Exercise prompt:
Render the records as a Markdown table with the columns "Row" and "Line", one row per line, starting at the line that has "In the course of the inspection, the pressure" and stopping after the last line of the records. Skip blank lines and leave the pictures out.

Available records:
________________________________________
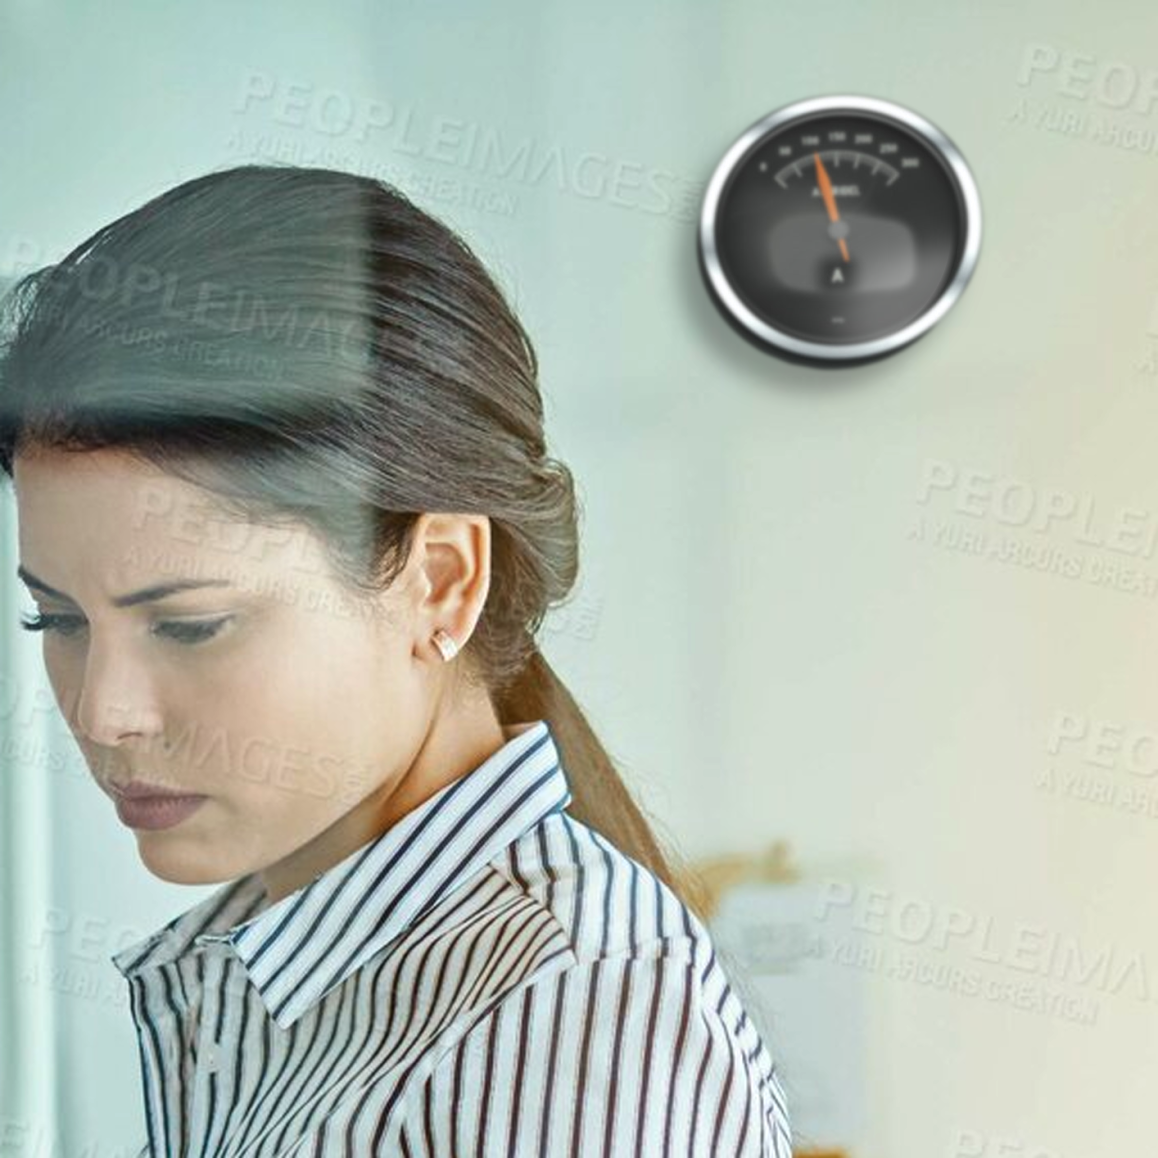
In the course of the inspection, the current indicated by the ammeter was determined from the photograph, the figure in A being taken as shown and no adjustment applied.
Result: 100 A
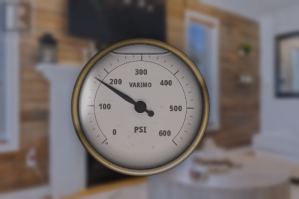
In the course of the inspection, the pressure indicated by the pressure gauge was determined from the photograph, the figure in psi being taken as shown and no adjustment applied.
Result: 170 psi
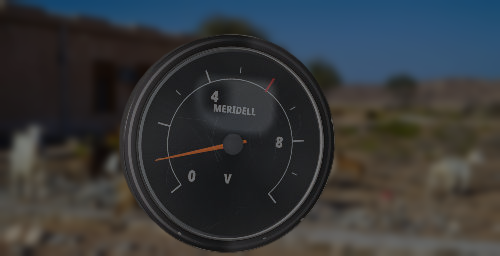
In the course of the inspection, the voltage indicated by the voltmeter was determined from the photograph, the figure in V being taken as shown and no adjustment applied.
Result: 1 V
________________________________________
Answer section:
| Row | Line |
|---|---|
| 1 | In the course of the inspection, the pressure indicated by the pressure gauge was determined from the photograph, the figure in psi being taken as shown and no adjustment applied. |
| 2 | Result: 170 psi |
| 3 | In the course of the inspection, the voltage indicated by the voltmeter was determined from the photograph, the figure in V being taken as shown and no adjustment applied. |
| 4 | Result: 1 V |